Set problem:
Copy word for word the stretch of the records below from the line containing "order: Asterales" through the line containing "common name: Sheep's-bit", including both of those lines.
§ §
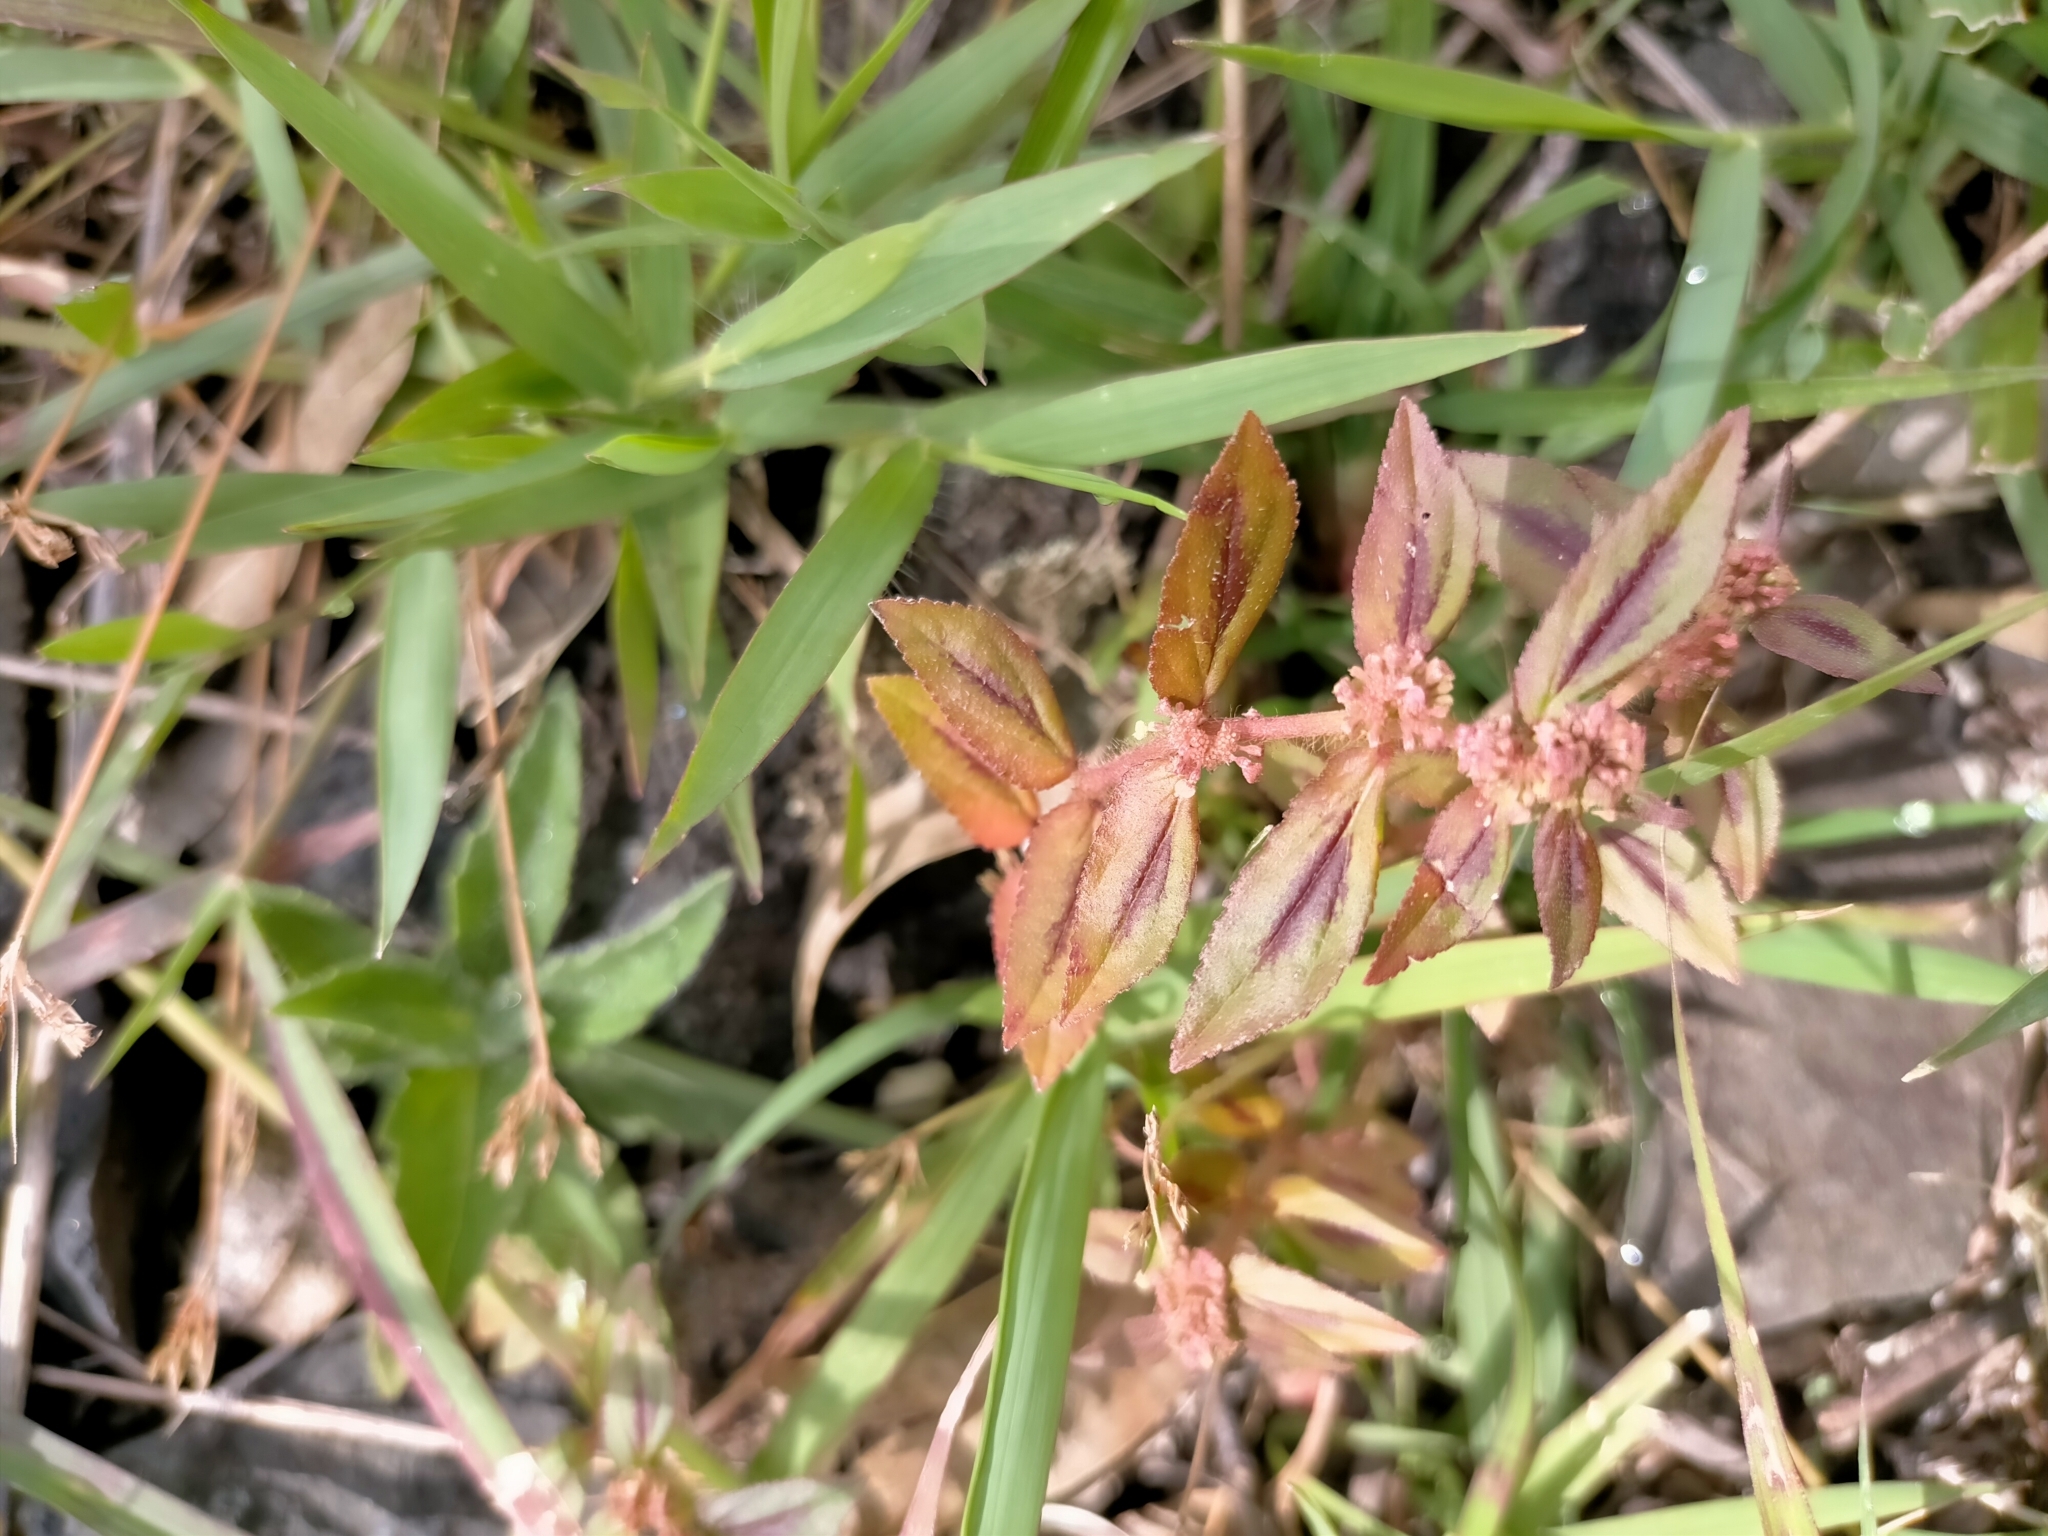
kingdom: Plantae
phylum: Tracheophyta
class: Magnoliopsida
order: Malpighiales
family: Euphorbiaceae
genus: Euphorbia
§ §
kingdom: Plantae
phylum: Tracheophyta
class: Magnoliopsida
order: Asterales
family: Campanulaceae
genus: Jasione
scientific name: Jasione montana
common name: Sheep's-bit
§ §
Reply:
order: Asterales
family: Campanulaceae
genus: Jasione
scientific name: Jasione montana
common name: Sheep's-bit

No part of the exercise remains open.